For the past two years, scientists from the Monterey Bay Aquarium Research Institute have been using customised remote-control submersibles to take samples of the near-invisible plastic drifting far below the surface. “Just because you don’t see it, doesn’t mean it isn’t there” says Anela Choy, a professor of oceanography at the University of California San Diego, and the lead researcher on the project. Below what she calls the “skin surface” of the ocean, the submersibles carefully filter seawater and take a snapshot of what’s in it.
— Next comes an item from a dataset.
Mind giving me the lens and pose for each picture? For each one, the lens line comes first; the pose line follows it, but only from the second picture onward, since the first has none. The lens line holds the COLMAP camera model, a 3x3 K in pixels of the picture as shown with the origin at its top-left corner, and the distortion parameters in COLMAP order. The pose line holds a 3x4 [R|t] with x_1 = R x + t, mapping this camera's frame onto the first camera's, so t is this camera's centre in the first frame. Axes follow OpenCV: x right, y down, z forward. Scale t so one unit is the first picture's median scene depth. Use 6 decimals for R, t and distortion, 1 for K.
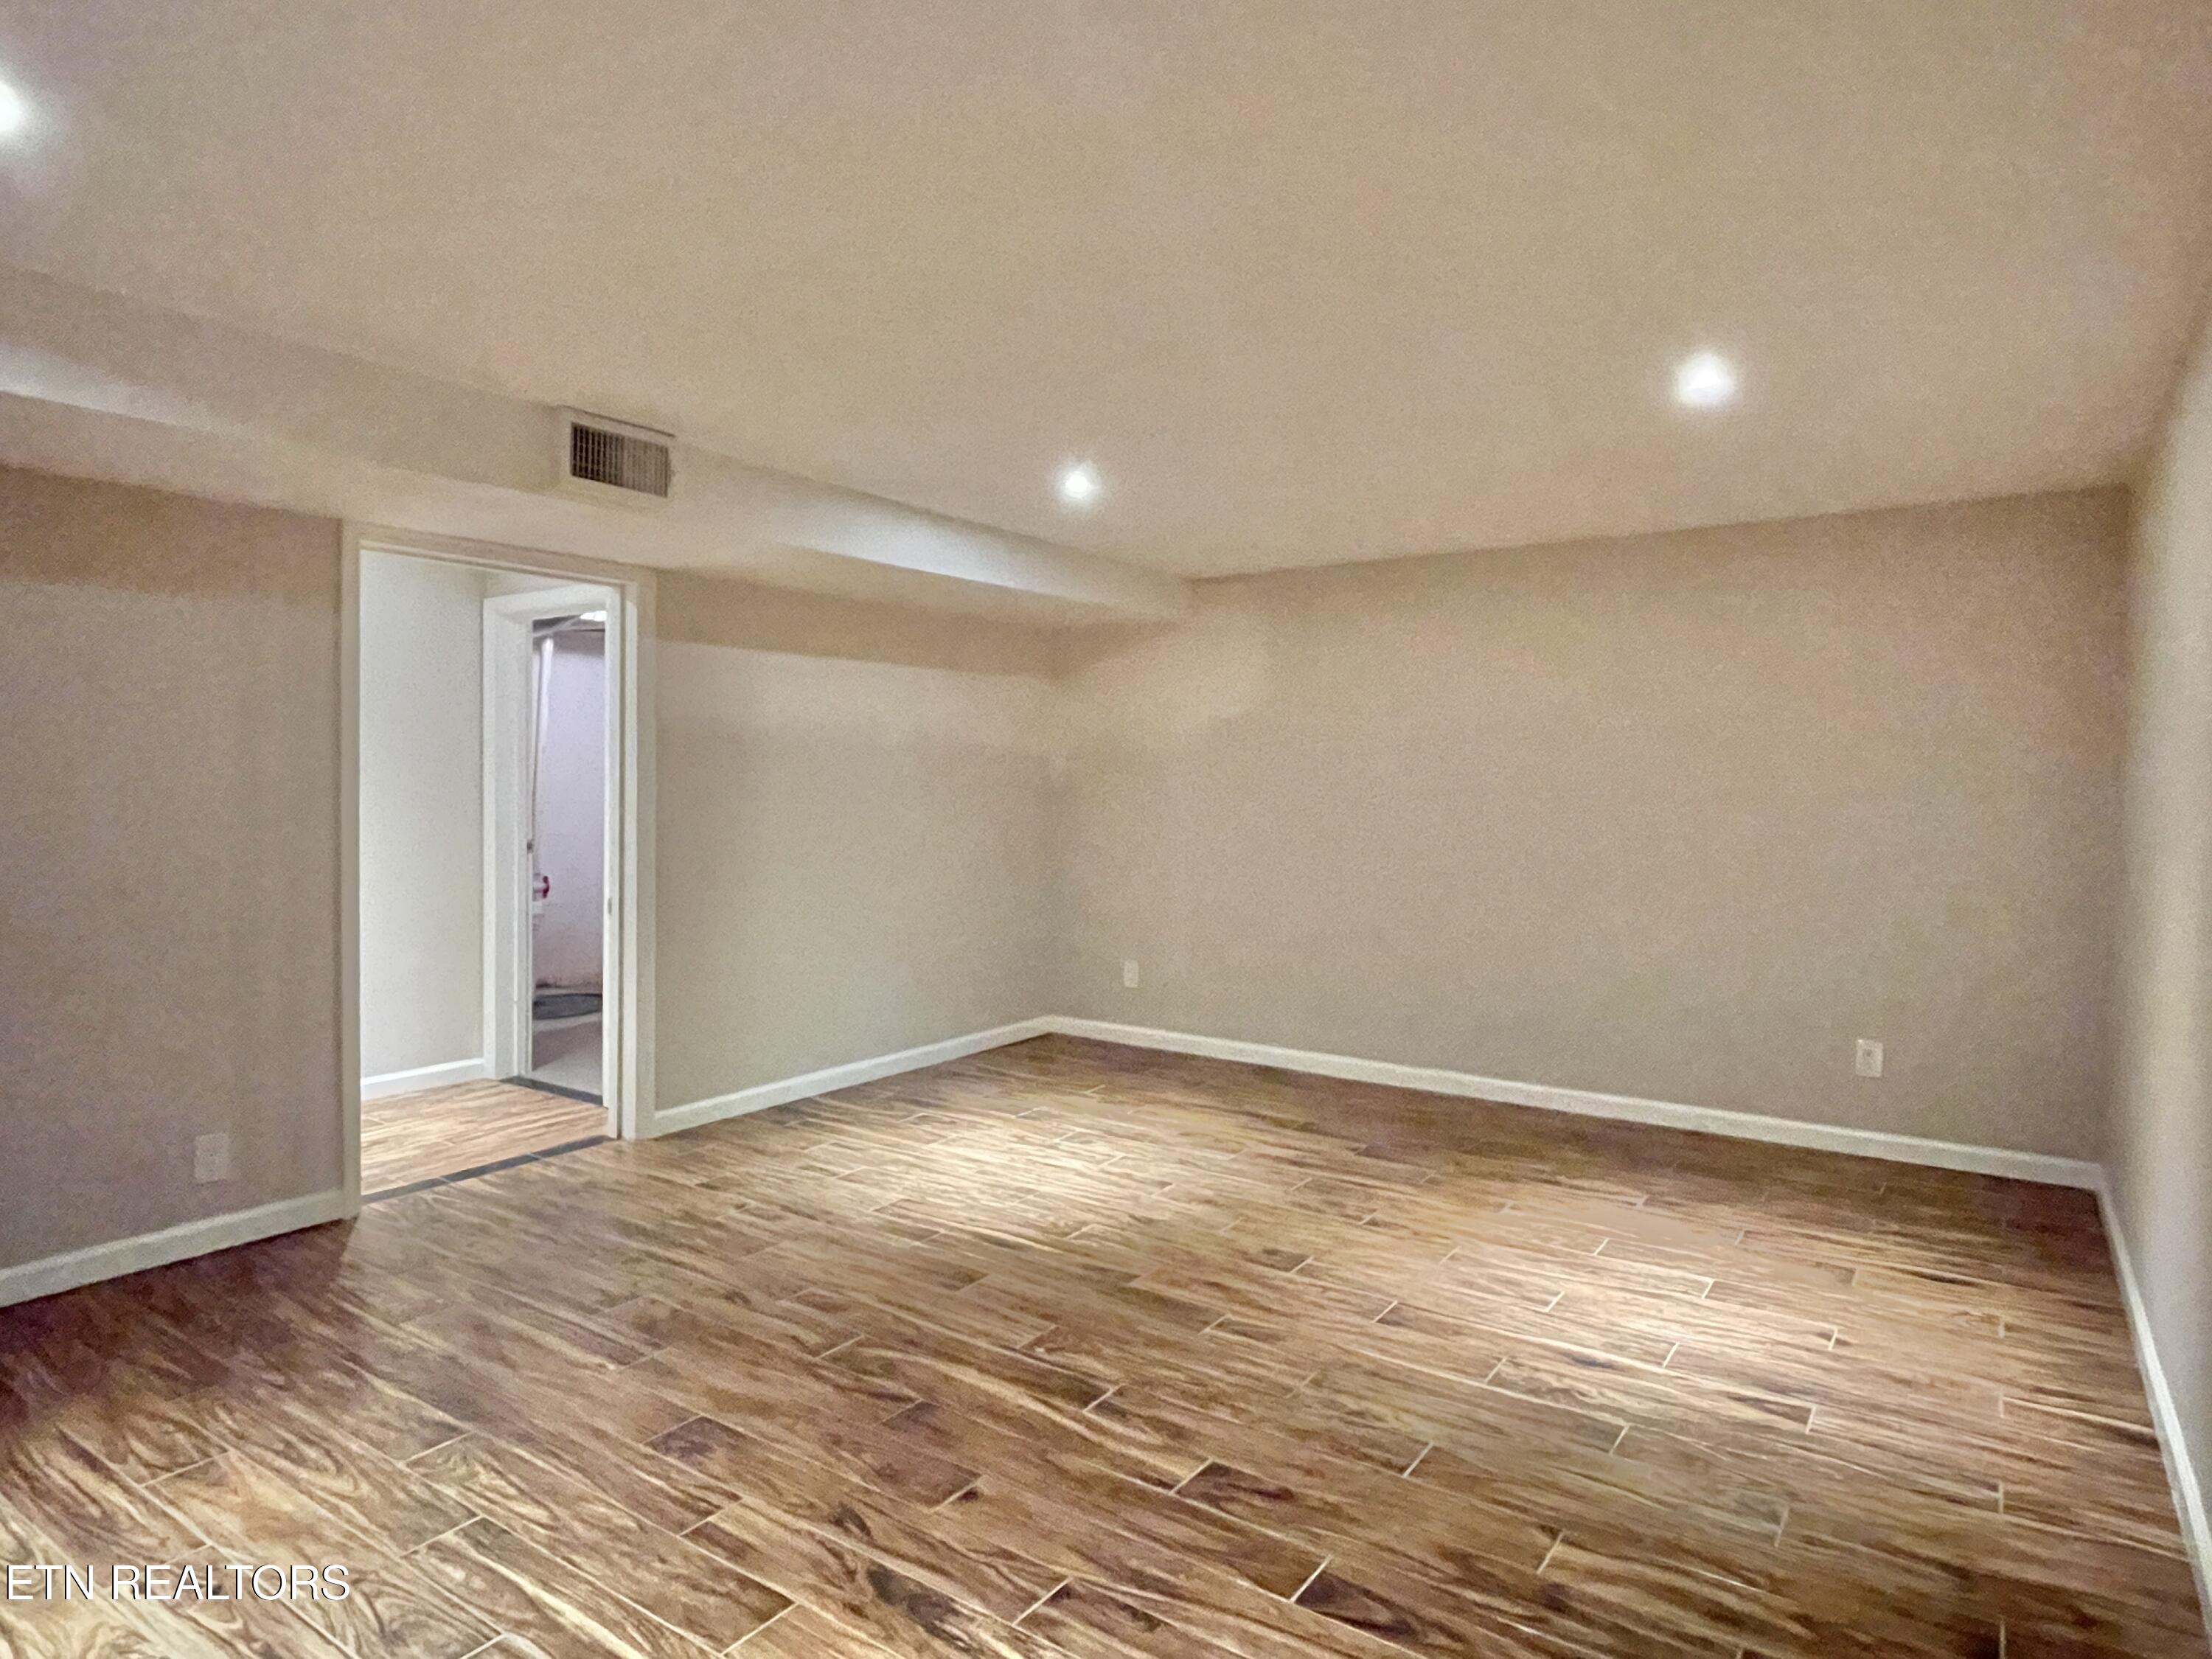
lens RADIAL K [[1307.7, 0, 1107.4], [0, 1307.7, 828.9], [0, 0, 1]] dist [0.004369, 0.005222]
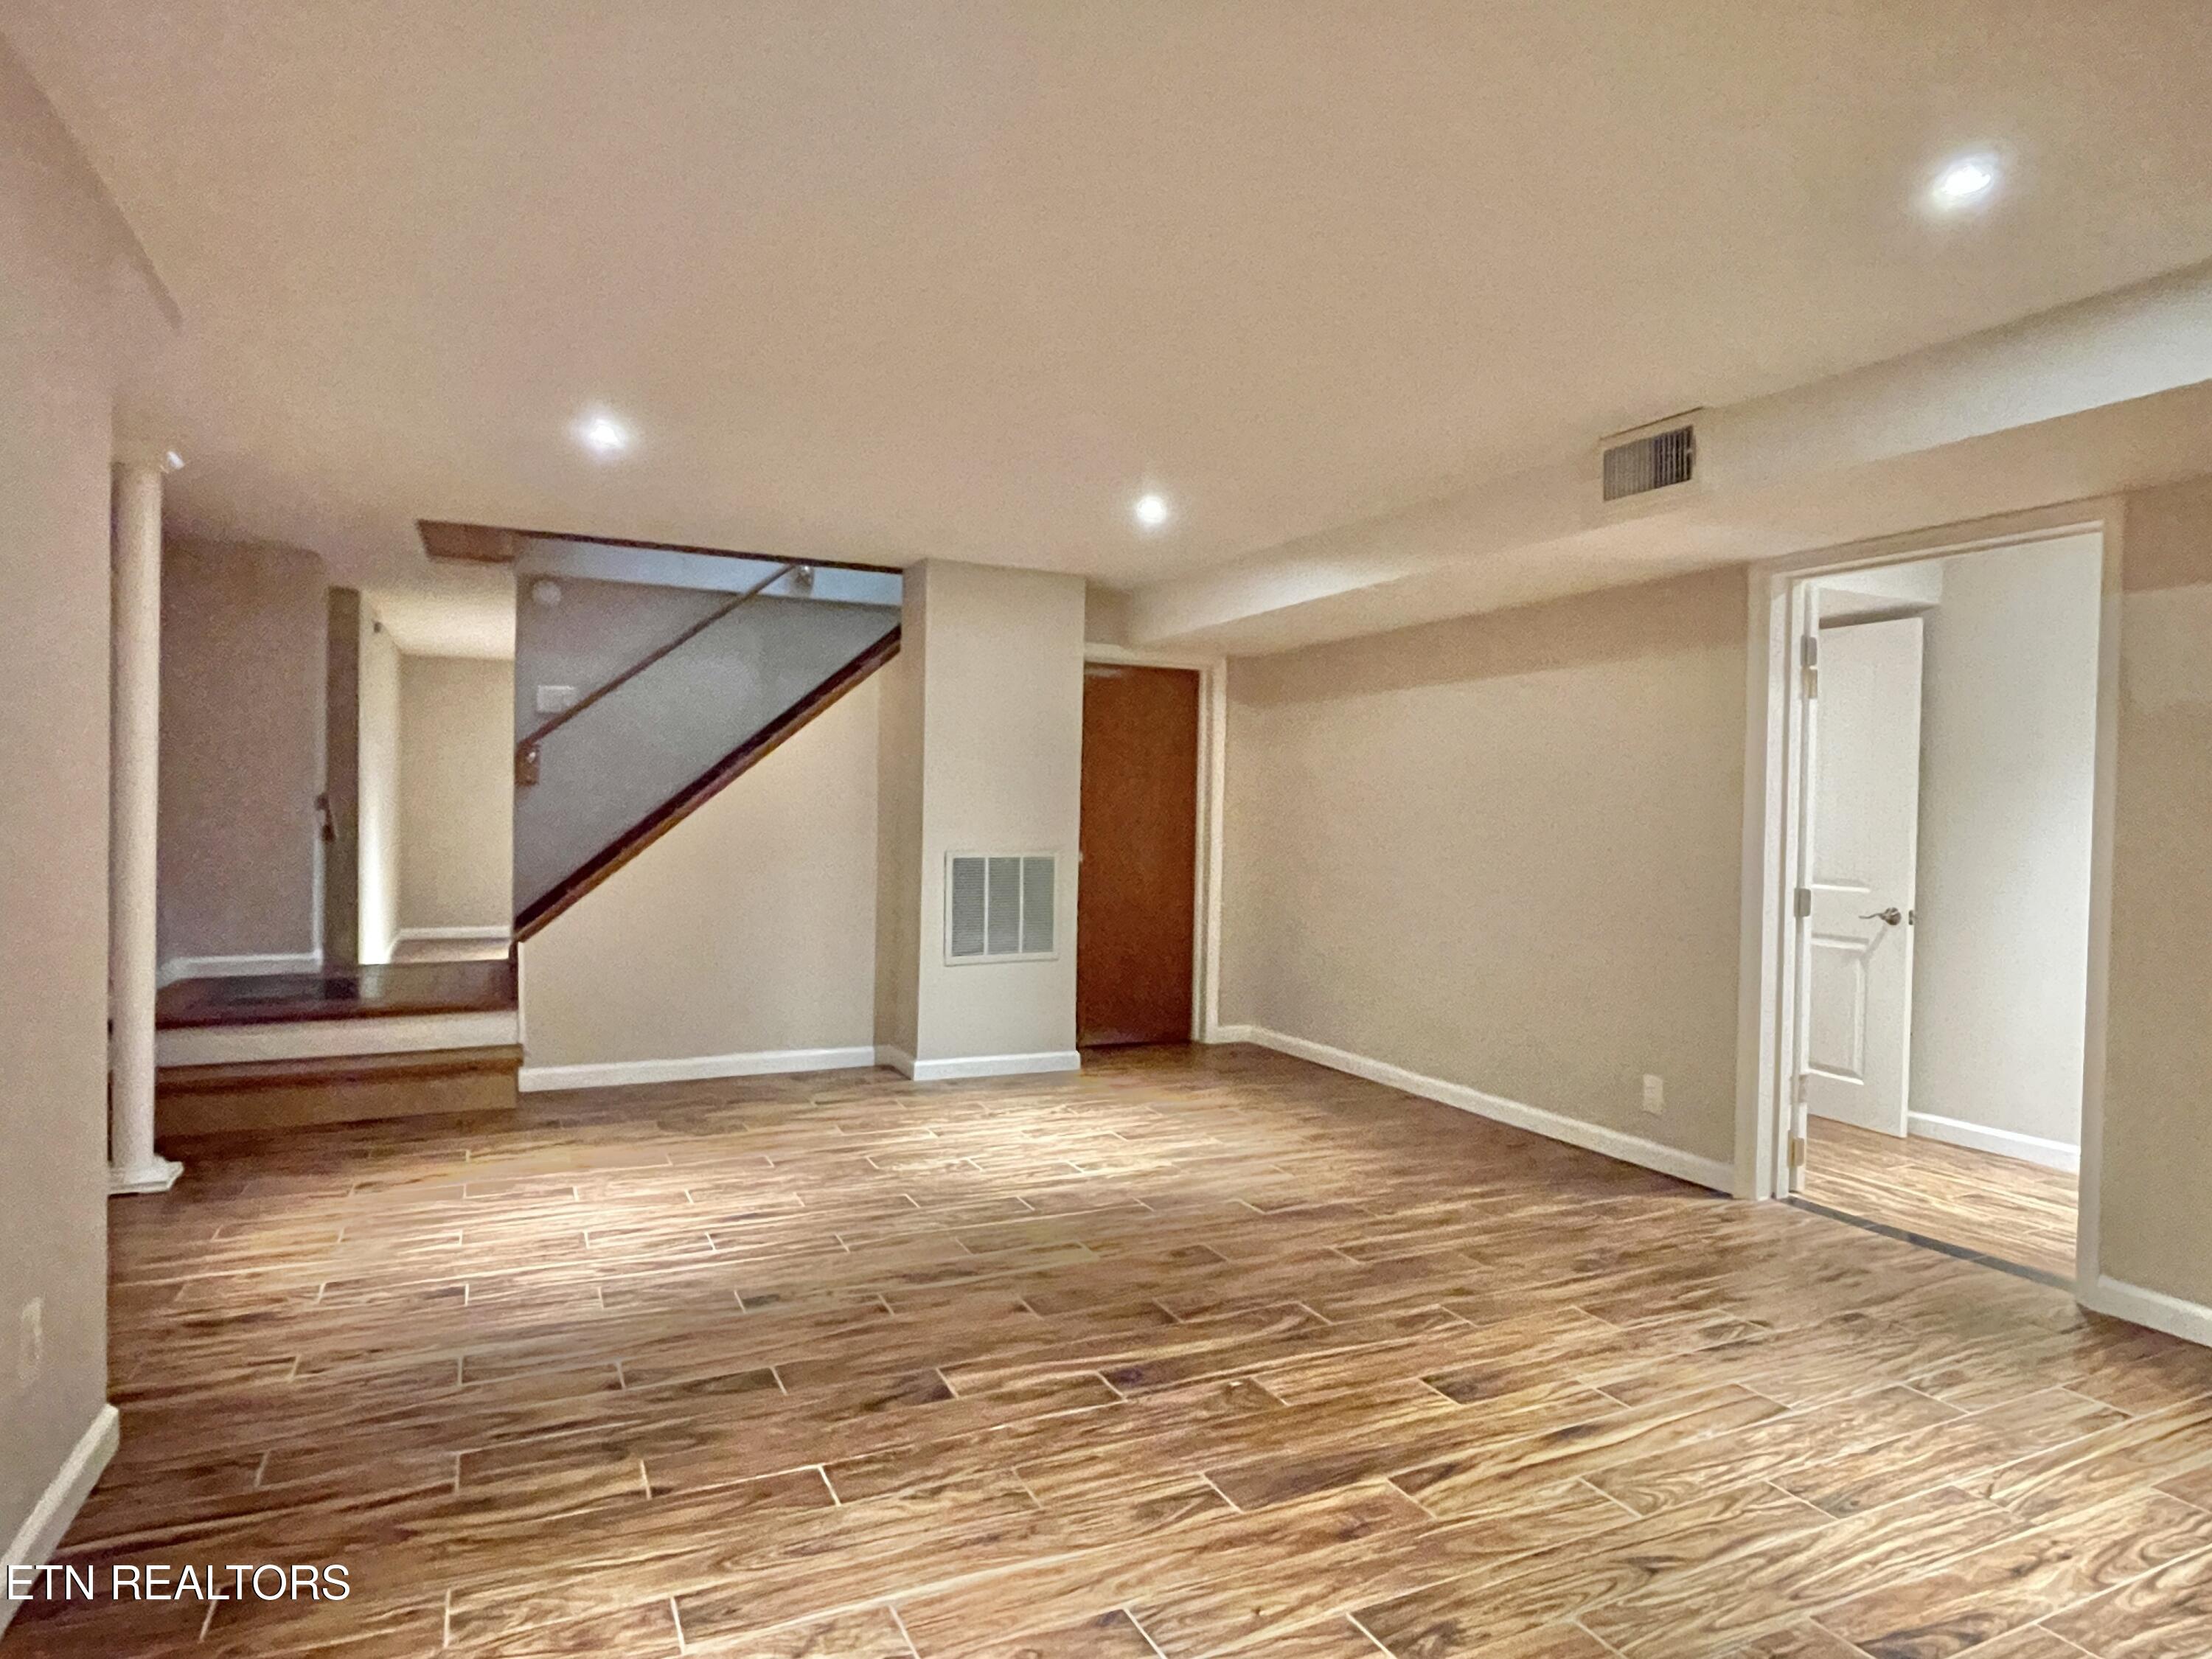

Her team found that at a depth of 200m, there were nearly 15 bits of plastic in every liter of water, similar to the amount found at the surface of the so-called garbage patches. The remote samplers were still finding plastic at their maximum depth of 1km. But it is just the start of the hunt. “After two to three years of work the honest truth is we have only one set of samples from one portion of the world’s entire ocean,” she says.

How plastic descends to the deep ocean is, for the most part, a mystery. Because of its low density, most commercial plastic floats. It needs help to get below the surface. Plastic can become attached to ocean detritus that sinks, or fragment under the sun or waves, or find its way into something’s stomach.

Choy’s team identified two kinds of animals, red crabs and translucent, filter-feeding creatures called giant larvaceans, which consume plastic and moving it to deeper water – either by eating it near the surface and expelling it lower down, or in the case of the larvaceans, in a layer of mucous they periodically discard and let sink.

This sort of unwitting animal transit has been observed in many species. A 2011 study examining plastic in fish in the north Pacific Ocean estimated that they ingested around 12,000 tons a year. In a later paper Van Sebille’s group noted that if the number held across the entire ocean, 100,000 tons of plastic could be inside animals at any one time.

The search for the missing maritime plastic has opened new frontiers of research. A decade ago the discovery of microplastics sparked a radical shift in the conception of plastic pollution. Scientists revealed the existence of billions of pieces of plastic almost too small to see, definitely too small to catch, and easily eaten by the tiniest sea creature. Now they are making startling new discoveries about the extent of plastic pollution.

On a cool, gray June day in London, Alexandra Ter Halle, a researcher with Paul Sabatier University, in France, was on a sailboat just below Tower Bridge taking samples of water from the Thames. It was the crew’s first stop on a tour of 10 European estuaries, and the other scientists on board were doing familiar work, counting microplastic particles with microscopes, and characterising the bacteria in the samples.

Ter Halle’s samples, though, would have to wait until she was back at her university, where she has specialized equipment for the detection of nanoplastistics – plastics that have broken down to sizes below a thousandth of a millimeter, smaller than a single cell.

Two years ago her group was the first to detect these particles in seawater. Ter Halle employs techniques similar to those used by forensic scientists to detect chemicals at crime scenes: the samples are ignited into a gas, bombarded with electrons, and separated across an electric field to measure their weight and charge. They can’t be conventionally seen, only detected.

Nanoplastic research is still in its infancy. But laboratory tests show that unlike microplastics, nanoplastics are small enough to accumulate within the bloodstreams and cell membranes of a range of organisms, even passing the blood-brain barrier in a test on Japanese medaka fish, and cause various toxic effects, including neurological damage, and reproductive abnormalities.

“This question of where is all the plastic in the sea … For 40 years we sought out plastic we could see. Now we reach the nanoscale, which is very particular, very reactive, and we have to begin again,” says Ter Halle.

The huge amounts of plastic on the ocean surface were what originally sparked public and scientific interest in the plastic problem. In this way, they acted like a buoy, pointing the way to something much larger beneath the surface. The deep ocean is, as Choy puts it, “the world’s largest habitat”. We’re just beginning the accounting of how much of our plastic has ended up there.